Потом в соседней комнате у Кронбергов звонил телефон, Михал Наумыч говорил празднично-официальным голосом: «Алло! Да-да! Добрый вечер! Кого? Михаила? Минутку», а потом кричал без церемоний: «Мишенька! Мишок! Тебя. Не девушка!» Это звонил Коля. Я быстро собирался и выходил на улицу.
* * *
С Саней на сессиях мы вообще не встречались: она уже защитила диплом. Коля рассказывал, что у нее в Дудинке куча новых друзей, она – заводила на всяких праздниках, днях рождения, рисует стенгазеты, играет авангардистскую Белоснежку в Колиной пьесе «Гном и семеро козлят». Он рассказывал про жену охотно, но только в ответ на мои вопросы. По собственному желанию он много и подробно говорил о других девушках. Иногда я воспринимал это рассеянно, иногда злился:
– Послушай, Коля! Все эти твои однодневные лав-стори, где ни стори, ни лав, все эти забавы... Может, хороший повод для песен, но ты семейный человек. Людики твои, Светики – это же ерунда!
– А Терезка? Терезка – не ерунда, – его легкомыслие выскальзывало из аргументов, как мокрый обмылок.
– Несерьезно говоришь. Все это заканчивается ничем. Если это коллекция, а мне кажется, что коллекционировать девушек – неуважительно и противно...
– Совсем не противно!
– ...то в ней все равно ничего не собирается.
– Ты ограничен, как и все праведники.
– Пойми! Ты просто заменяешь один экспонат другим! И вспомнить-то нечего.
– Ну да, ты прав, наверное, – сказал Коля серьезно, хотя и неуверенно. – Хотя кое-что вспомнить могу. Например...
– Конечно, я прав. Санька – тонкая, чудесная девочка, она столько внесла в твою жизнь! Сколько всего ты не спел бы, не узнал, не сочинил без нее.
– Согласен. Во всем согласен. Но ты-то откуда все это знаешь?
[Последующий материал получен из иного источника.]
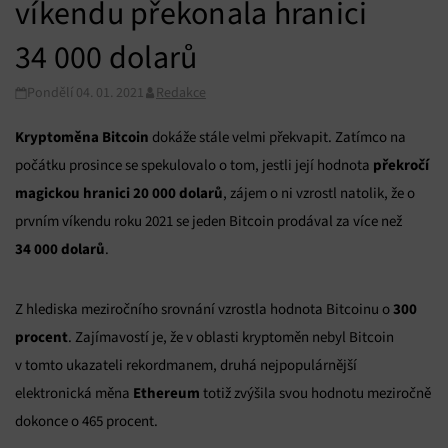
víkendu překonala hranici
34 000 dolarů
Pondělí 04. 01. 2021
Redakce
Kryptoměna Bitcoin
dokáže stále velmi překvapit. Zatímco na
překročí
počátku prosince se spekulovalo o tom, jestli její hodnota
magickou hranici 20 000 dolarů
, zájem o ni vzrostl natolik, že o
prvním víkendu roku 2021 se jeden Bitcoin prodával za více než
34 000 dolarů
.
300
Z hlediska meziročního srovnání vzrostla hodnota Bitcoinu o
procent
. Zajímavostí je, že v oblasti kryptoměn nebyl Bitcoin
v tomto ukazateli rekordmanem, druhá nejpopulárnější
Ethereum
elektronická měna
totiž zvýšila svou hodnotu meziročně
dokonce o 465 procent.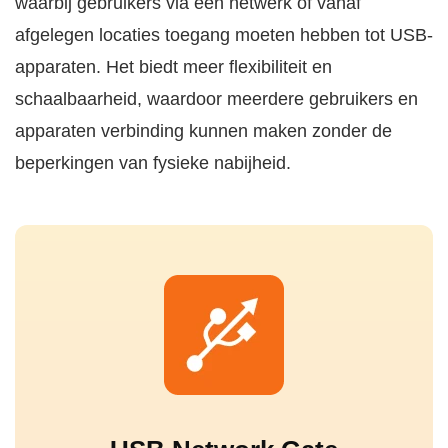
waarbij gebruikers via een netwerk of vanaf
afgelegen locaties toegang moeten hebben tot USB-
apparaten. Het biedt meer flexibiliteit en
schaalbaarheid, waardoor meerdere gebruikers en
apparaten verbinding kunnen maken zonder de
beperkingen van fysieke nabijheid.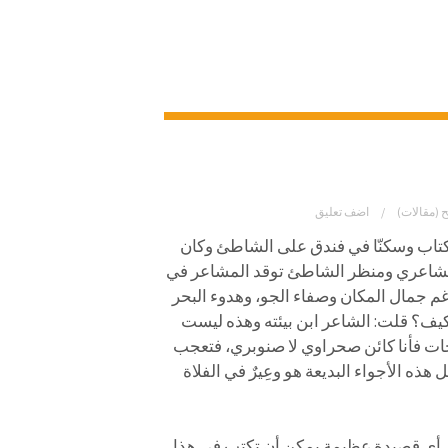
ح (مقالات)
اضف تعليق
كتاب
وسكنّا في فندق على الشاطئ وكان
و الشاعري ومنظر الشاطئ توقد المشاعر في
رغم جمال المكان وصفاء الجو، وهدوء البحر
ل كيف؟ قلت: الشاعر ابن بيئته وهذه ليست
ات فأنا كائن صحراوي لا صنوبري، فتعجب
ذه الأجواء البديعة هو وعِيرٌ في الفلاة
. أي قصيدة عظيمة يمكن أن تكتب في هذا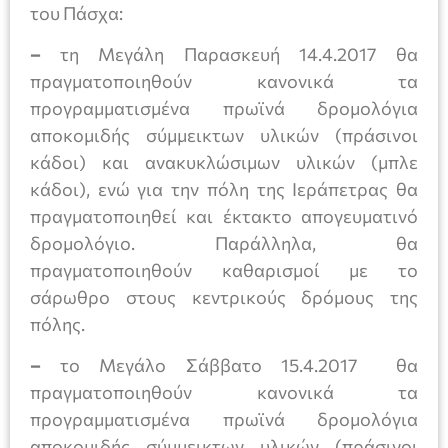
του Πάσχα:
–
τη Μεγάλη Παρασκευή 14.4.2017 θα
πραγματοποιηθούν κανονικά τα
προγραμματισμένα πρωϊνά δρομολόγια
αποκομιδής σύμμεικτων υλικών (πράσινοι
κάδοι) και ανακυκλώσιμων υλικών (μπλε
κάδοι), ενώ για την πόλη της Ιεράπετρας θα
πραγματοποιηθεί και έκτακτο απογευματινό
δρομολόγιο. Παράλληλα, θα
πραγματοποιηθούν καθαρισμοί με το
σάρωθρο στους κεντρικούς δρόμους της
πόλης.
–
το Μεγάλο Σάββατο 15.4.2017 θα
πραγματοποιηθούν κανονικά τα
προγραμματισμένα πρωϊνά δρομολόγια
αποκομιδής σύμμεικτων υλικών (πράσινοι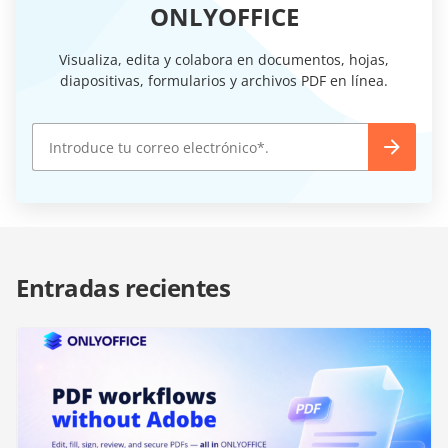
ONLYOFFICE
Visualiza, edita y colabora en documentos, hojas,
diapositivas, formularios y archivos PDF en línea.
Entradas recientes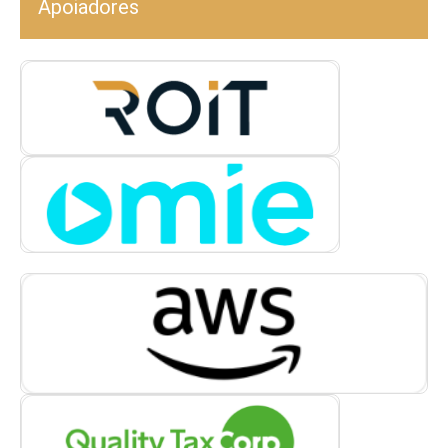
Apoiadores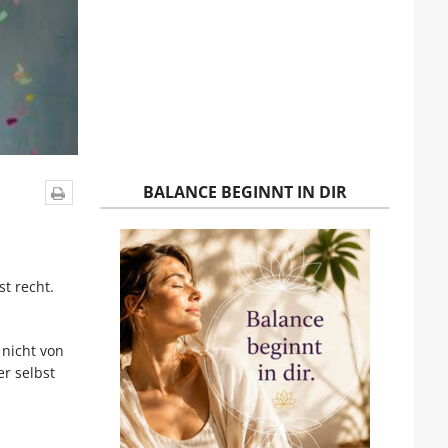
BALANCE BEGINNT IN DIR
t recht.
 nicht von
r selbst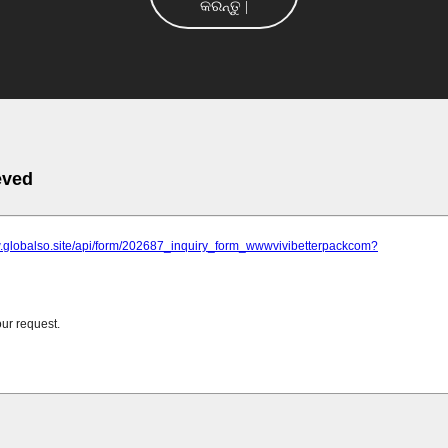
କରନ୍ତୁ |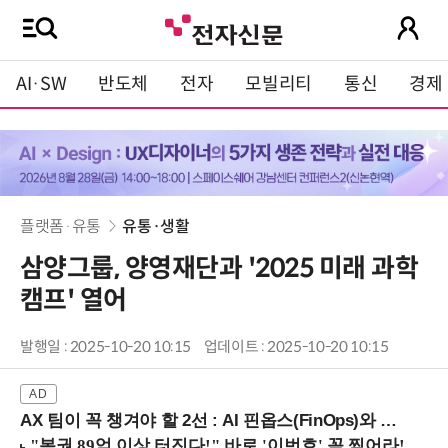
AI·SW
반도체
전자
모빌리티
통신
경제
플랫폼·유통
유통·생활
삼양그룹, 양영재단과 '2025 미래 과학
캠프' 열어
발행일 : 2025-10-20 10:15
업데이트 : 2025-10-20 10:15
AX 팀이 꼭 챙겨야 할 2선 : AI 핀옵스(FinOps)와 토큰 거버넌스 (8/21 잠실역)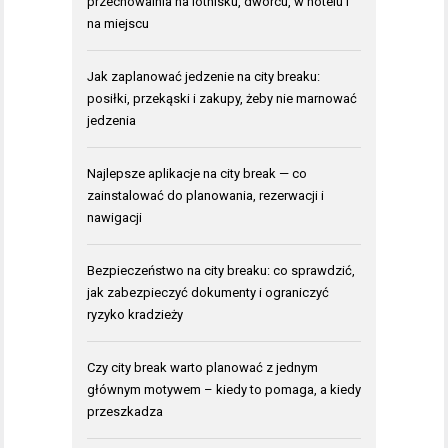
przechowalnia na lotnisku, dworcu, w hotelu i
na miejscu
Jak zaplanować jedzenie na city breaku:
posiłki, przekąski i zakupy, żeby nie marnować
jedzenia
Najlepsze aplikacje na city break — co
zainstalować do planowania, rezerwacji i
nawigacji
Bezpieczeństwo na city breaku: co sprawdzić,
jak zabezpieczyć dokumenty i ograniczyć
ryzyko kradzieży
Czy city break warto planować z jednym
głównym motywem – kiedy to pomaga, a kiedy
przeszkadza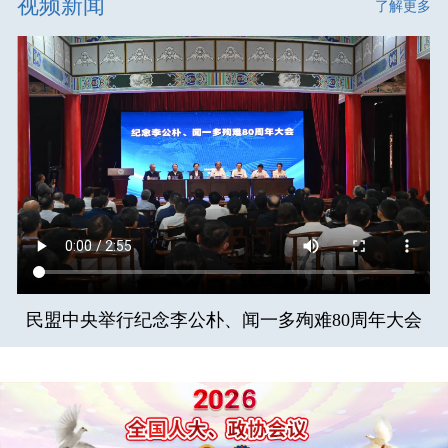
视频新闻
了解更多
民盟中央举行纪念李公朴、闻一多殉难80周年大会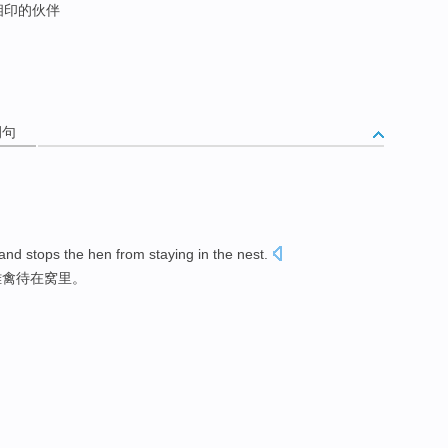
相印的伙伴
例句
and stops
the hen
from
staying
in
the
nest
.
雌
禽
待
在窝里。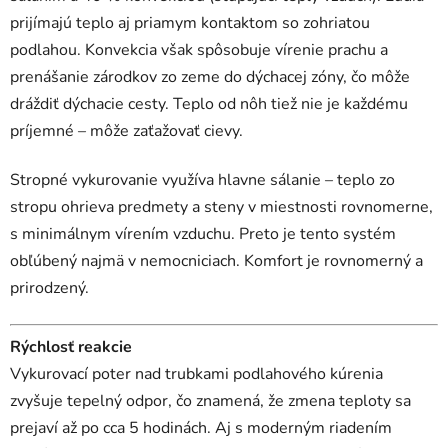
prijímajú teplo aj priamym kontaktom so zohriatou
podlahou. Konvekcia však spôsobuje vírenie prachu a
prenášanie zárodkov zo zeme do dýchacej zóny, čo môže
dráždiť dýchacie cesty. Teplo od nôh tiež nie je každému
príjemné – môže zaťažovať cievy.
Stropné vykurovanie využíva hlavne sálanie – teplo zo
stropu ohrieva predmety a steny v miestnosti rovnomerne,
s minimálnym vírením vzduchu. Preto je tento systém
obľúbený najmä v nemocniciach. Komfort je rovnomerný a
prirodzený.
Rýchlosť reakcie
Vykurovací poter nad trubkami podlahového kúrenia
zvyšuje tepelný odpor, čo znamená, že zmena teploty sa
prejaví až po cca 5 hodinách. Aj s moderným riadením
– Оттуда, – распалялся я. – Я друг семьи. Я вас чувствую, понял? Ваш дуэт, обаяние, дурь вашу совместную. Ты понимаешь хоть, как тебе повезло?
– С тобой?
Чем больше я расписывал Коле несравненное очарование их пары, уникальность Саньки, тем больше меня затягивала нарисованная мной картина. Мы сидели на лавочке у Плотники и следили за тем, как успокаивается шипящая вода, растерзанная и взбаламученная на перекате.
Вдруг зачем-то вспомнилось, как Саня рассказывала детскую секретную историю про уши. Она стеснялась своих ушей. Уши у нее, действительно, слегка оттопыривались, как лепестки цикламена. Приходилось устраивать прическу так, чтобы пряди по бокам прикрывали уши и даже прижимали их к голове. Мне ее уши нравились, как нравился бы любой недостаток, заставляющий душу подниматься на такую преображающую высоту, с которой уже не кажется недостатком.
– Прекрасные уши, – говаривал я Сане. – Такие надо напоказ выставлять, вернисажи устраивать.